# Instructions for the task:
Where a line of the material includes the string "used", copy that line.

# The input:
..............................

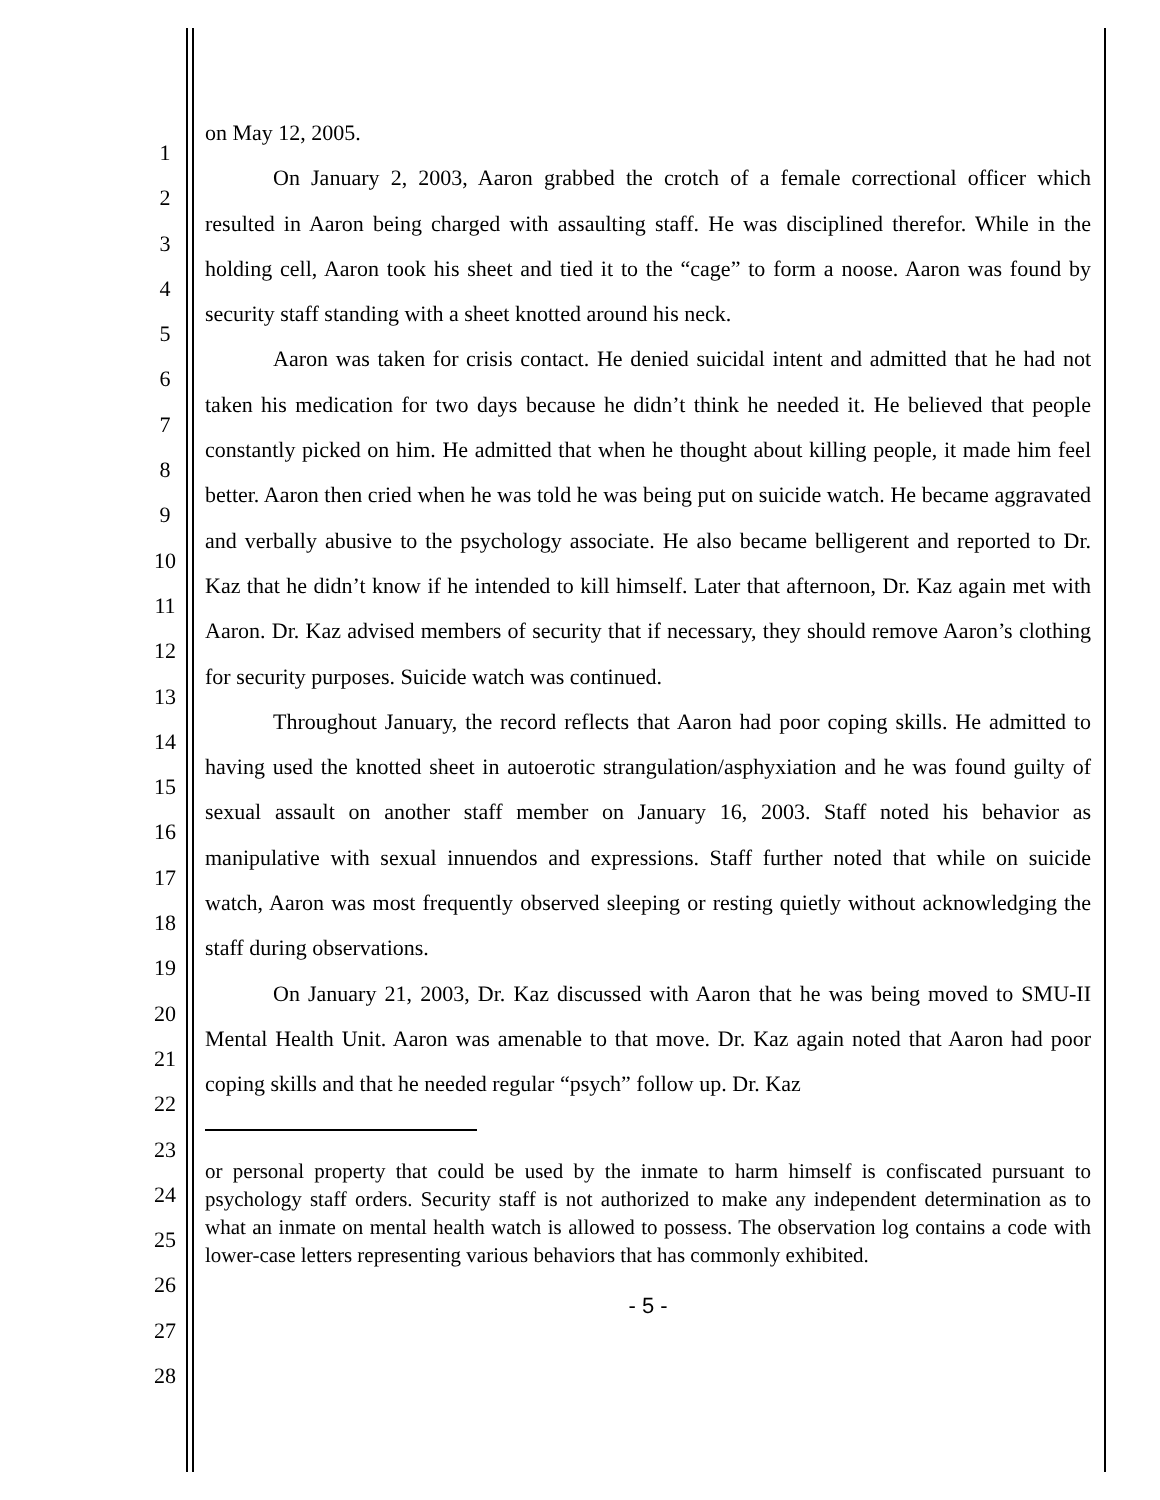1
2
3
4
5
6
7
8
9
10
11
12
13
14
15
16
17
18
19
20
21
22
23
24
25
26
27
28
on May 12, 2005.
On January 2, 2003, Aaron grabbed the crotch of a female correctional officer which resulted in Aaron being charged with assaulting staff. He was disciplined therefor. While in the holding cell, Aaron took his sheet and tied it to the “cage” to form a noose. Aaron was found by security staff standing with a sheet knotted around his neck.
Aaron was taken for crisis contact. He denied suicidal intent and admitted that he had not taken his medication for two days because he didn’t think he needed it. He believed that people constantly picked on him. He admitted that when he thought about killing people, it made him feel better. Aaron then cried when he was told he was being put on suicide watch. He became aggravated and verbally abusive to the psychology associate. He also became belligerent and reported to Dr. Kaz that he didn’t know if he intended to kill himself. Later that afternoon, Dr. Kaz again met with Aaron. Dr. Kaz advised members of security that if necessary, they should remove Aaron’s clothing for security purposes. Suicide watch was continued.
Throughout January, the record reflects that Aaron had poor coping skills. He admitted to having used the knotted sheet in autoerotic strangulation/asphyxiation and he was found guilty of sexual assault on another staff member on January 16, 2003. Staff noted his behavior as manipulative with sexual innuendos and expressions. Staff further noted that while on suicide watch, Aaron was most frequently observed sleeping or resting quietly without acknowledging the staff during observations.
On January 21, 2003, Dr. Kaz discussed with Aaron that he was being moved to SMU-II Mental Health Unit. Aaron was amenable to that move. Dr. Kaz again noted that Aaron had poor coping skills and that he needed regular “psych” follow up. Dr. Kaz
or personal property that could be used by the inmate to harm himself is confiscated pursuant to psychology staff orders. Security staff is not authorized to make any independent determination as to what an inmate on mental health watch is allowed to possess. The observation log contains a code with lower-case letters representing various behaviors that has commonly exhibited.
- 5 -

..............................

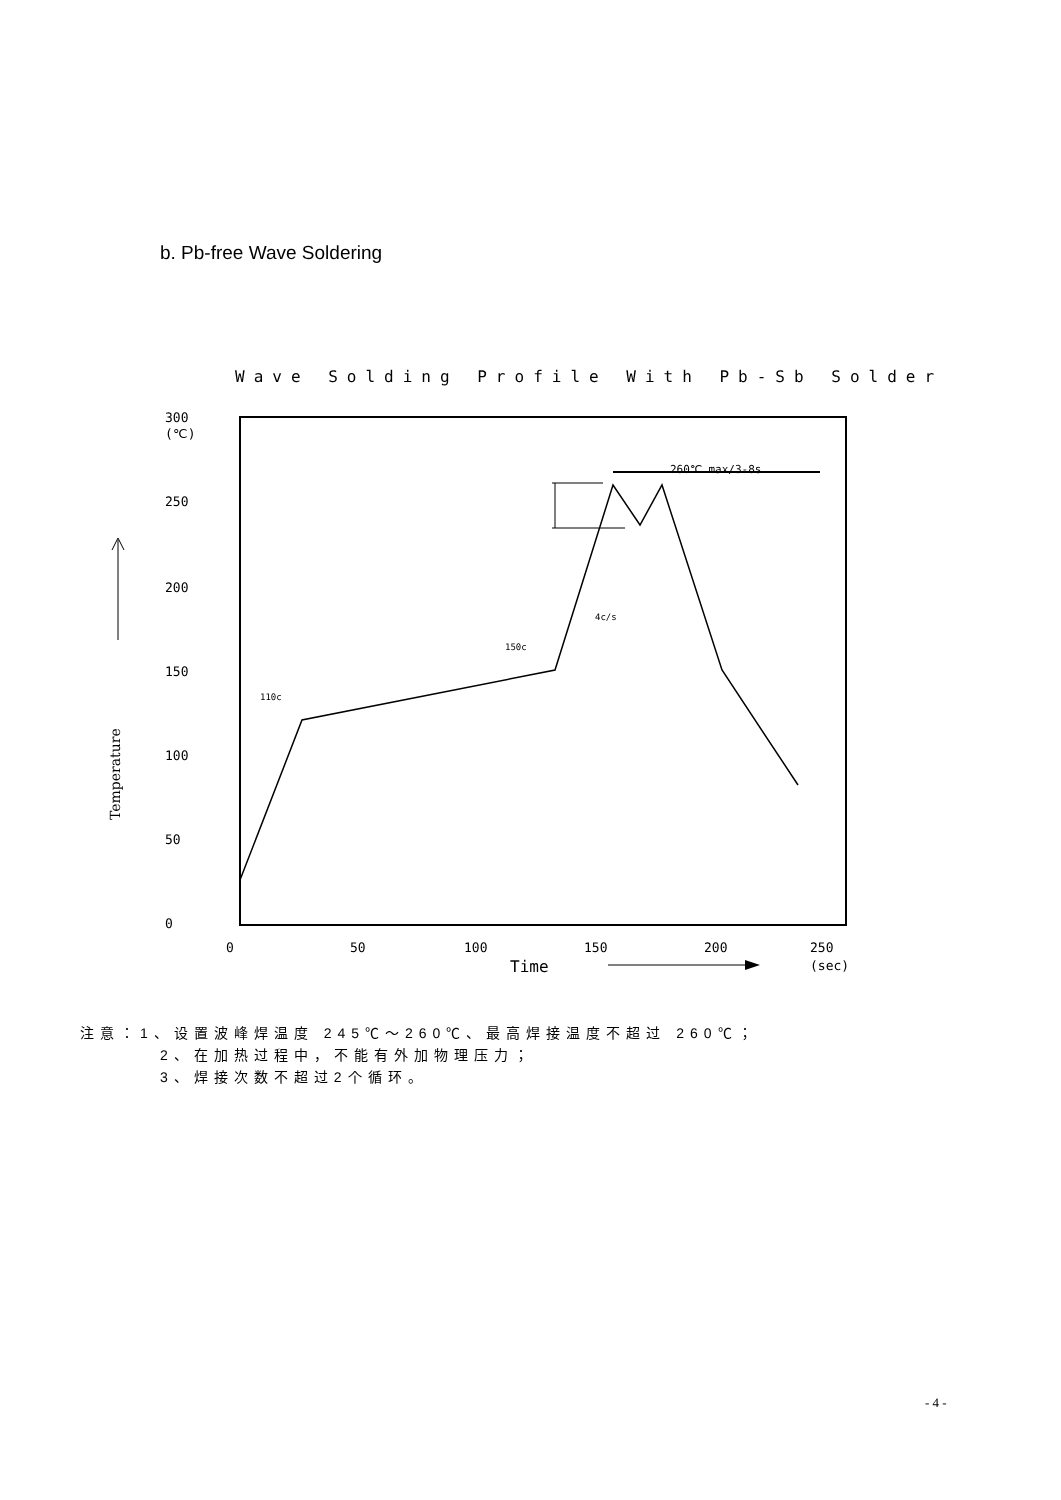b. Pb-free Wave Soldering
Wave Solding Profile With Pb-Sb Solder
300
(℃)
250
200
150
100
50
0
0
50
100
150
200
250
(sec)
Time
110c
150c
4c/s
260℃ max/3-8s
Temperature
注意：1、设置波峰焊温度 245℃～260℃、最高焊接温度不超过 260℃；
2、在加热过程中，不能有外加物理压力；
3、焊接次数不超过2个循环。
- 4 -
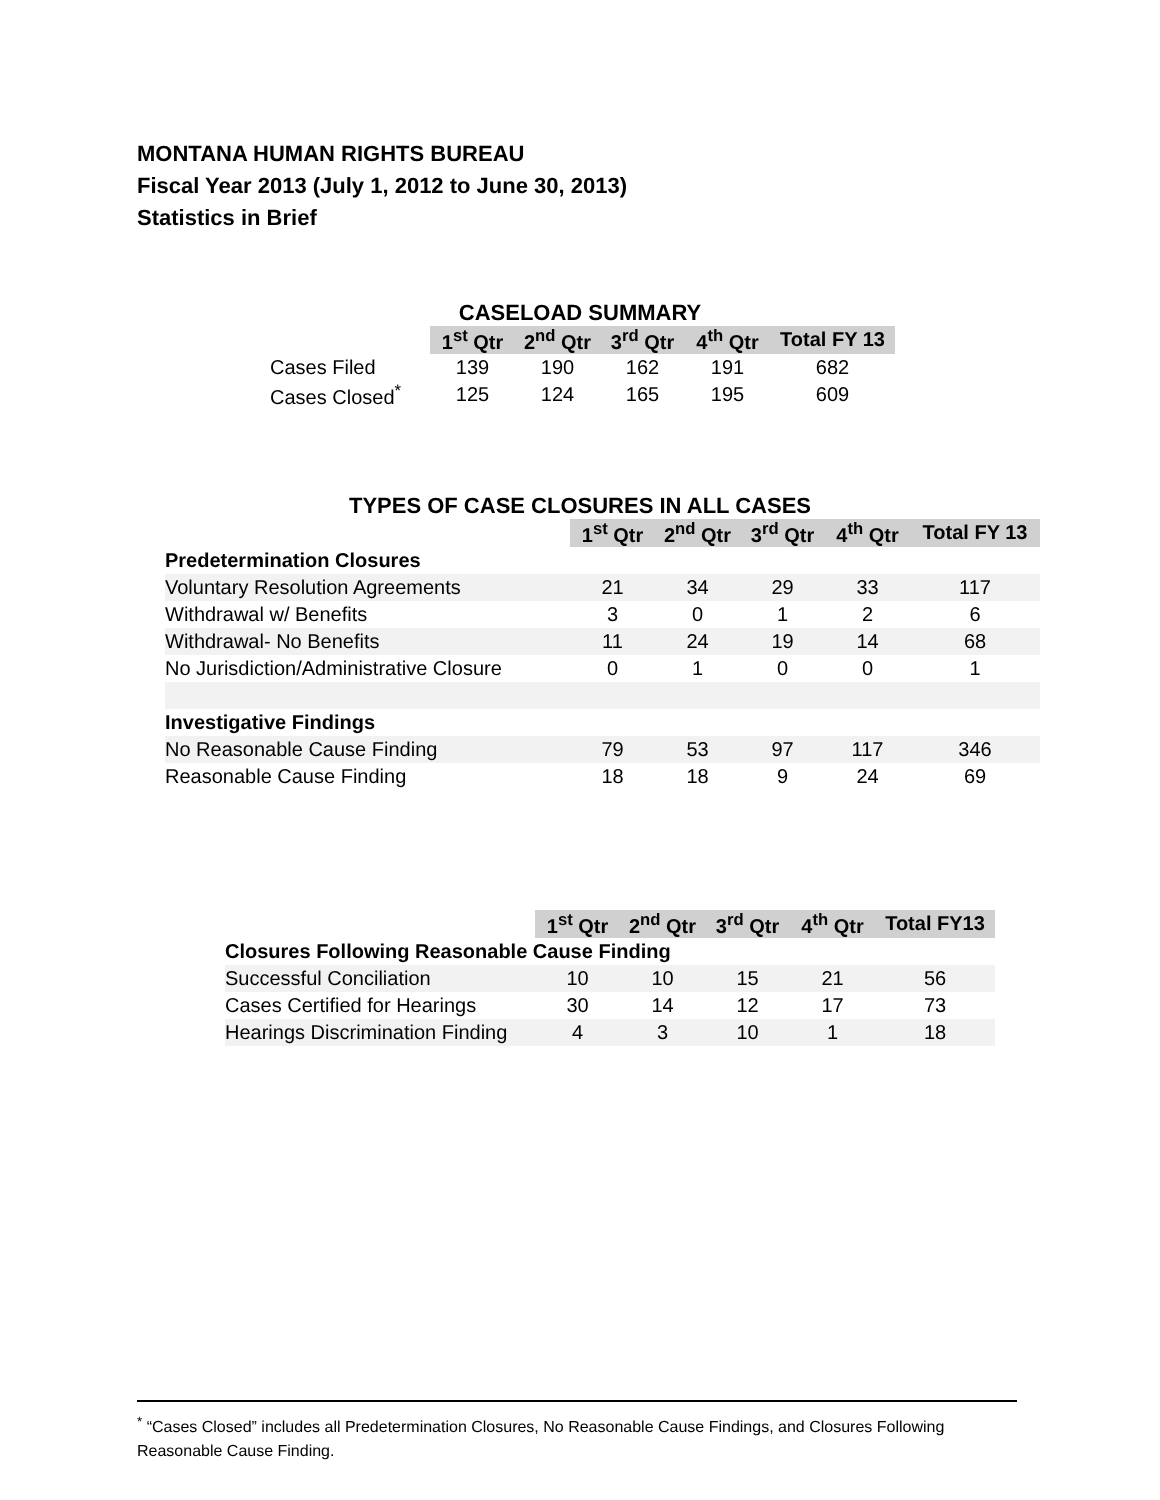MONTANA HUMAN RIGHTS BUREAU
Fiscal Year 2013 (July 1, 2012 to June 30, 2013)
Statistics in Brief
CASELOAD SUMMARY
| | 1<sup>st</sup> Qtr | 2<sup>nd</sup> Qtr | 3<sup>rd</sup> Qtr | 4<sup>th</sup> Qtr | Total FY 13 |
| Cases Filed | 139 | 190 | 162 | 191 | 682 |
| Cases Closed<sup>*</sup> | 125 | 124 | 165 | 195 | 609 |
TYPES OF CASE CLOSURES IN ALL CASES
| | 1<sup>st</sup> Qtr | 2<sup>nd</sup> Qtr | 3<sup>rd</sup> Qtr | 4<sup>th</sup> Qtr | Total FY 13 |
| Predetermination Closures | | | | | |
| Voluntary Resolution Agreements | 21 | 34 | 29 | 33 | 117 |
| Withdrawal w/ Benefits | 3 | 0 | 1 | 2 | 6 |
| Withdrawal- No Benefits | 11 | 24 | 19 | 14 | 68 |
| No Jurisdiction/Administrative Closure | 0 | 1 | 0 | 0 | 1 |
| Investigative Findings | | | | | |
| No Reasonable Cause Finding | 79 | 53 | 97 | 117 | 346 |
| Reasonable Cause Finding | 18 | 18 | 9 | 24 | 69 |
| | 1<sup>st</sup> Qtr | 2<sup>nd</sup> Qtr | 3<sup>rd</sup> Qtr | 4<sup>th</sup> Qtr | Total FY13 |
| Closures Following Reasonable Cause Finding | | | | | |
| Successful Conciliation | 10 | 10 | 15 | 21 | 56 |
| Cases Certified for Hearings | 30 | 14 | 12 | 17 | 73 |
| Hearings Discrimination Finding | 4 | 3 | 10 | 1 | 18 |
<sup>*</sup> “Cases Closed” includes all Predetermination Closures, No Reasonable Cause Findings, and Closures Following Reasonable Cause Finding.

..............................

# Task answer:
Throughout January, the record reflects that Aaron had poor coping skills. He admitted to having used the knotted sheet in autoerotic strangulation/asphyxiation and he was found guilty of sexual assault on another staff member on January 16, 2003. Staff noted his behavior as manipulative with sexual innuendos and expressions. Staff further noted that while on suicide watch, Aaron was most frequently observed sleeping or resting quietly without acknowledging the staff during observations.
or personal property that could be used by the inmate to harm himself is confiscated pursuant to psychology staff orders. Security staff is not authorized to make any independent determination as to what an inmate on mental health watch is allowed to possess. The observation log contains a code with lower-case letters representing various behaviors that has commonly exhibited.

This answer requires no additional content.